Photo caption: Alice Shalvi, Israeli professor and educator, at her home in Jerusalem on March 14, 2016. (Yonatan Sindel/Flash90)
The head of news at the Israel Broadcasting Authority leaned back in his chair with his feet propped on the desk and looked thoroughly bored. It was 1986, and a delegation from the Israel Women’s Network was presenting detailed research on the under-representation of women in Israeli television. When it was finished, he looked at the presenter, an attractive blonde woman. “You know,” he said. “You have beautiful eyes.”
Alice Shalvi’s memoir “Never a Native” recalls events from living memory, but her experiences are so shocking to the modern ear she could have been writing about a different planet.
Alice arrived in Israel in 1949 armed with skills designed to help build the new Jewish wonderland. Instead, she found that the middle-class, intellectual veneer of Jerusalem concealed a looking-glass world of inequality, backstreet abortions, sexual oppression and rape.

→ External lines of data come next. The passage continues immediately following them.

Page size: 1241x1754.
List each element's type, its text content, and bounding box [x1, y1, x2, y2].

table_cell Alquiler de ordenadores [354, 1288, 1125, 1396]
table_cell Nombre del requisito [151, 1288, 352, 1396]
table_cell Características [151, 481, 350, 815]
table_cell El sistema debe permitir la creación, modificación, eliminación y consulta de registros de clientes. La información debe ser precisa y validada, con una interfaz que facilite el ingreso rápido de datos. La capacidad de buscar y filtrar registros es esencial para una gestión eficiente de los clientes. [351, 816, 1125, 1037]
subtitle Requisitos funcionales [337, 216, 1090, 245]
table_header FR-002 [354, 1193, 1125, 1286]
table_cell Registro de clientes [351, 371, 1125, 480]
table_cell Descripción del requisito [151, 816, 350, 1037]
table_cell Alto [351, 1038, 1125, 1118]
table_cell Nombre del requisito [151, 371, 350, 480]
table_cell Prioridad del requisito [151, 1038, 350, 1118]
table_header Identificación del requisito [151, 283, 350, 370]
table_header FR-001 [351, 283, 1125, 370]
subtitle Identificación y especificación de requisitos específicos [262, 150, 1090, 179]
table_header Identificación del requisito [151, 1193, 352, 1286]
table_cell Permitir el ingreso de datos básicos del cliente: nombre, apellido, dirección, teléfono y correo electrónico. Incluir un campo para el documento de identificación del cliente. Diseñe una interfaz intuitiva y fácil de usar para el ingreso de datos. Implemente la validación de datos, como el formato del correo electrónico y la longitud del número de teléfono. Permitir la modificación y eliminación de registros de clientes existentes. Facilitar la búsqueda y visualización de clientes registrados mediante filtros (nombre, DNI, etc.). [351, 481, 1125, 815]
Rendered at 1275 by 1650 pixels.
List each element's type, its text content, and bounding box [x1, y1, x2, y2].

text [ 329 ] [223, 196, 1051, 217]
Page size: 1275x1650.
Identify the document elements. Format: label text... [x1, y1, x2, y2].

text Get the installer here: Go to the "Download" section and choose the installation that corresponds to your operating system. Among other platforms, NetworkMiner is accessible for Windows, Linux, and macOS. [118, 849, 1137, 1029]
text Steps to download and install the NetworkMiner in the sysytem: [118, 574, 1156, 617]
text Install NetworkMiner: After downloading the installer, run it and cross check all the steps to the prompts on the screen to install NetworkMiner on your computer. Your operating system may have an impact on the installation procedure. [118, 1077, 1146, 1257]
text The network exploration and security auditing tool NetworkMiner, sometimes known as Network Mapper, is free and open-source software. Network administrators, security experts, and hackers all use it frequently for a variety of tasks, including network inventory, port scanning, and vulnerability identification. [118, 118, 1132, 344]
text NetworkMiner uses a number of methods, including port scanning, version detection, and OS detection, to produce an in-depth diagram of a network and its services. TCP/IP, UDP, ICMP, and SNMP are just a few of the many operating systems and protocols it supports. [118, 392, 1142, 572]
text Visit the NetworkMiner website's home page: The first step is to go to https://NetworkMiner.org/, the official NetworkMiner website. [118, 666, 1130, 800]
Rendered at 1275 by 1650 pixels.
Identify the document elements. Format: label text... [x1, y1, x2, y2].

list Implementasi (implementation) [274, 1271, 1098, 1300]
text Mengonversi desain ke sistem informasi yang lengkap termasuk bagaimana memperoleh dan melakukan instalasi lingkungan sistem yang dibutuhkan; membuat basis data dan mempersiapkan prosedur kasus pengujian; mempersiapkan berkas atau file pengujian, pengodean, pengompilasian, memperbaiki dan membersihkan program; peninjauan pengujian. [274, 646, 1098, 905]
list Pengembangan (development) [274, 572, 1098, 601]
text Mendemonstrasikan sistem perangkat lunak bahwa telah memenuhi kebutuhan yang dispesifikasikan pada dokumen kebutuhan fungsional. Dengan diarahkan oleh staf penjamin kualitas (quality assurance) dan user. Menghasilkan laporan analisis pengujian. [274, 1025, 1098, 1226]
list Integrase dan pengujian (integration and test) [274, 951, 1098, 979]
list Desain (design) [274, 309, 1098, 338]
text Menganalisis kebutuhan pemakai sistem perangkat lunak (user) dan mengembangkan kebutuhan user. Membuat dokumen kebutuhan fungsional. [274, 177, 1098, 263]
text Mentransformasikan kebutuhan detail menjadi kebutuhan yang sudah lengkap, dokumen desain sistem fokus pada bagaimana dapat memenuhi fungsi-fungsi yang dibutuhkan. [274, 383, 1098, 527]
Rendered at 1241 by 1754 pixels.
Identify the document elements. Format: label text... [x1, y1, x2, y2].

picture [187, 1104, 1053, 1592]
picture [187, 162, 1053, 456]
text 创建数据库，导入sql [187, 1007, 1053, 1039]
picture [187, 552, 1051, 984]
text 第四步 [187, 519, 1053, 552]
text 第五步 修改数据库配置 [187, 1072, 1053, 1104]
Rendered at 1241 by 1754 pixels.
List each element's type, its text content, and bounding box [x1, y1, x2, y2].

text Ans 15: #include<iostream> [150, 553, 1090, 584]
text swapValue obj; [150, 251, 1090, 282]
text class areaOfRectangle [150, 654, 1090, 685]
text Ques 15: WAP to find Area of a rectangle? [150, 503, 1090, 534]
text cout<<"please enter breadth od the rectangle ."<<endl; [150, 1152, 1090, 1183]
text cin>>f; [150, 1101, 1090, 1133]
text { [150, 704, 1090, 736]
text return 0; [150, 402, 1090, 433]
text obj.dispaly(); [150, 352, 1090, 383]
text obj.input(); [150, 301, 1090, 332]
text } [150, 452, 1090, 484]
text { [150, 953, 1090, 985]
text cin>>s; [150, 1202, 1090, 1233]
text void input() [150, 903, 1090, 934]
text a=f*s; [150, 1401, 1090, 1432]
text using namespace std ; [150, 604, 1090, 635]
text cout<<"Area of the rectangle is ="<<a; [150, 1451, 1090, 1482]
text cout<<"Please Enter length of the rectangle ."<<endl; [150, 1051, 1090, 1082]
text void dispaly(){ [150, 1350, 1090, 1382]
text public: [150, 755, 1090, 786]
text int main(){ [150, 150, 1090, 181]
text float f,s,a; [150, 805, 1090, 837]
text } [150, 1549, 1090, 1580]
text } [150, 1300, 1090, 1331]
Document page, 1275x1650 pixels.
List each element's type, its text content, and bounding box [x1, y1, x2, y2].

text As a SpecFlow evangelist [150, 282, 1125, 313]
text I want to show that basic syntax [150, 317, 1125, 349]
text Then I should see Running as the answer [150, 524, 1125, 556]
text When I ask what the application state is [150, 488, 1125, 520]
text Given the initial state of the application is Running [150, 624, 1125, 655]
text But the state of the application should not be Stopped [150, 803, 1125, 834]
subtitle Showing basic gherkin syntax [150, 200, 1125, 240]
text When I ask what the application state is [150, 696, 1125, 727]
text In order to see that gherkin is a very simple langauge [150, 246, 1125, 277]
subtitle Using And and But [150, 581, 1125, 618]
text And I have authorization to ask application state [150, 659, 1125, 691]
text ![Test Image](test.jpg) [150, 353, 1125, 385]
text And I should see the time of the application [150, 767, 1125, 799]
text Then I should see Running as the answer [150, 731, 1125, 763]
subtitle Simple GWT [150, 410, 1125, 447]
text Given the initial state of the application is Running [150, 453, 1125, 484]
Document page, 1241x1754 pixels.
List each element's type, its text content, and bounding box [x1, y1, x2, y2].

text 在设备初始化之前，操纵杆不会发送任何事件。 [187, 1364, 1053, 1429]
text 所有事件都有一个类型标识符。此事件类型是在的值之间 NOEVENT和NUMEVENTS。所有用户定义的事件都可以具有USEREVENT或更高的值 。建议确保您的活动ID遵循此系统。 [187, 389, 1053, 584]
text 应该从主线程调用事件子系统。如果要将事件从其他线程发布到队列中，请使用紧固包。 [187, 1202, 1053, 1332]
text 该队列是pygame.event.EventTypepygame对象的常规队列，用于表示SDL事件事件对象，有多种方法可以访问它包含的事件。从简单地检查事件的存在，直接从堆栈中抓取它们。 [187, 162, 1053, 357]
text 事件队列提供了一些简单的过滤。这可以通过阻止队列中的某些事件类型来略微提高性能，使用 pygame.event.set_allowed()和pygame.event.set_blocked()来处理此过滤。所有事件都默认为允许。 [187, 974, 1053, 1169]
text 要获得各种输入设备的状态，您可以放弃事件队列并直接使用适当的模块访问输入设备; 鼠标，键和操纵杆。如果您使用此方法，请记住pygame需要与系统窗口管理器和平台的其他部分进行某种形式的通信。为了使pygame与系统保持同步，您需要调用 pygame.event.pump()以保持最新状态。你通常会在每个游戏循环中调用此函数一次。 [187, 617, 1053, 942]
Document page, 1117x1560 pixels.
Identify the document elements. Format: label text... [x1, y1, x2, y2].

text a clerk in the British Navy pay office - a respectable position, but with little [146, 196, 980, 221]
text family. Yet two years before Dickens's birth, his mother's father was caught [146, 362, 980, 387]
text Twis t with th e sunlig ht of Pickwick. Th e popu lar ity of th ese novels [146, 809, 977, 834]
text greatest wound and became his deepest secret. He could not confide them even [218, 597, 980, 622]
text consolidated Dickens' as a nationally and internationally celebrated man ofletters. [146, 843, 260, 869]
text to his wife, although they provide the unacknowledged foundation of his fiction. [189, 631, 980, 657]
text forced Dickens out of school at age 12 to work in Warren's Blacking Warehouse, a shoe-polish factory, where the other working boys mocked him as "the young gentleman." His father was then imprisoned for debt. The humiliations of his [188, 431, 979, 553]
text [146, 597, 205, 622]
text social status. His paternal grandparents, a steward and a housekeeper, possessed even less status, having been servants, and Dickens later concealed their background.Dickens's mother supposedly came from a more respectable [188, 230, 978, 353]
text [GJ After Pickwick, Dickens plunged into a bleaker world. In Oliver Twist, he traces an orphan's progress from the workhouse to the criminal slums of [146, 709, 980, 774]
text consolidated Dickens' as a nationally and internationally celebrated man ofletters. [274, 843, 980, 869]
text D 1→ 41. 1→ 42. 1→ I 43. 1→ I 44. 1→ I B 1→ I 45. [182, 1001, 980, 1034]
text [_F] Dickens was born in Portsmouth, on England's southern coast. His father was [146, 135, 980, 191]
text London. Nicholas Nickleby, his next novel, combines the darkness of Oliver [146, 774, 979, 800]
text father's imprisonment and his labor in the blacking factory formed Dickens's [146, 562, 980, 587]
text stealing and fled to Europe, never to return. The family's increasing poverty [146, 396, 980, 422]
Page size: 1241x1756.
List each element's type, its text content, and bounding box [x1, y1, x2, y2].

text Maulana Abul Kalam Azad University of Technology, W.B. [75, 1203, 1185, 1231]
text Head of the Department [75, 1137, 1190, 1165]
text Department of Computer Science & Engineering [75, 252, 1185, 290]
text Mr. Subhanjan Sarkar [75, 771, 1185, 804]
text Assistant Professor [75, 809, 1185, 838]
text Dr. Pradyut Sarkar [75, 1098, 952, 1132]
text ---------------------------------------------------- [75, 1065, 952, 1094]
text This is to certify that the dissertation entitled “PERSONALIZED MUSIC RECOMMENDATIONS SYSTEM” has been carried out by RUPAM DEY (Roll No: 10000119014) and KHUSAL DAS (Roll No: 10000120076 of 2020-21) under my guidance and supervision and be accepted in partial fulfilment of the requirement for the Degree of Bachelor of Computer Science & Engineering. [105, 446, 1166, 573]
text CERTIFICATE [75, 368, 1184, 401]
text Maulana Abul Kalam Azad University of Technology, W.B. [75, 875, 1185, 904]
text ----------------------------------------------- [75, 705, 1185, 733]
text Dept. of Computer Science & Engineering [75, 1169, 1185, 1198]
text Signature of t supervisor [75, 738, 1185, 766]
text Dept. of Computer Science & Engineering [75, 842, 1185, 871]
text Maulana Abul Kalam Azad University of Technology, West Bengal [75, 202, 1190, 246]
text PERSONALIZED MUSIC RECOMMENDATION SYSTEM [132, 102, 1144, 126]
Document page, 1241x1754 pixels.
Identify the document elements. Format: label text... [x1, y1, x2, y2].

The Israel Prize laureate and co-founder of the Israel Women’s Network will discuss her life and work at Beit Avi Chai in Jerusalem on January 15.
She is a former principal of the Pelech High School for Girls, former rector of the Schechter Institute of Jewish Studies, founder of the English department at Ben-Gurion University and an internationally renowned pioneer of the Israeli feminist movement.
Still, Shalvi always felt like an outsider, giving her a critical perspective that would become one of her greatest assets.
Born in Essen, Germany, in 1926, Shalvi and her family were classified as Ostjuden (literally, eastern Jews) because of her parents’ birthplace in disputed Polish territory. They decided to flee after the Gestapo searched the house in 1933. Her father left for London to secure the necessary visas, leaving the family alone, trying to collect outstanding debts. Then they moved to stay with unfriendly relatives in Mannheim.
Nearly a year after her father’s departure, Shalvi, her mother and older brother finally arrived in London. Her father was a successful businessman, so the rootlessness was cushioned by prosperity. But her German birth, Polish passport and Orthodox Jewish upbringing always marked her out as different — a shifting identity further dislocated by evacuation to the countryside to escape the London Blitz in World War II.
Nor did her acceptance to Newnham College, Cambridge, to study English bring much more sense of belonging. Alice found herself invited frequently to dine with the older university fellows at the head table where the college’s two most exotic students — she and an African princess, the daughter of exiled Abyssinian Emperor Haile Selassie — could be probed with subtly racist inquiries.
Raised a Zionist and deeply moved by an encounter with displaced Jewish refugees she helped host in Cambridge after the war, Shalvi decided to pursue a degree in social work at the London School of Economics so she could assist in the rehabilitation of Holocaust survivors in Palestine, where the British Mandate was ending.
Arriving in the newborn state in 1949, Shalvi discovered that no one wanted or cared about her carefully honed social work skills. Unemployed and increasingly desperate, she fell into academia courtesy of a rare enlightened professor at the Hebrew University. That led to a pioneering role establishing a department at the new university in Beersheba and her first introduction to the destructive poison of academic politics.
As she moved from university to high school education, Shalvi became increasingly aware of the second-rate status of women in Israeli society. She found Israeli society infused with the old-school Orthodox position of women as homemakers and childbearers, relegating women to lower-paid and often invisible positions in religion, education, politics, media and the army.
Inspired by a visit to Jerusalem by the US feminist icon Betty Friedan in 1984 and a searing discussion on the status of women “chained” to husbands who refused to divorce them, Shalvi led a women’s delegation to the King David Hotel where Shimon Peres and Yitzhak Shamir were hammering out a new government.
That marked the genesis of the Israel Women’s Network. Within 15 years, under her leadership, the organization helped revolutionize conditions for women in politics, healthcare, the army, the media and employment.
An IWN expose, published in The New York Times in 1998, blew the lid on the trafficking of Eastern European women to Israel for prostitution. Their work on mammograms and health screening brought a marked reduction in the incidence of breast cancer. Their lobbying brought about a huge increase in the number of positions opened to women in the Israeli army.
Without Shalvi and her colleagues, Israel today would be a different, less enlightened country.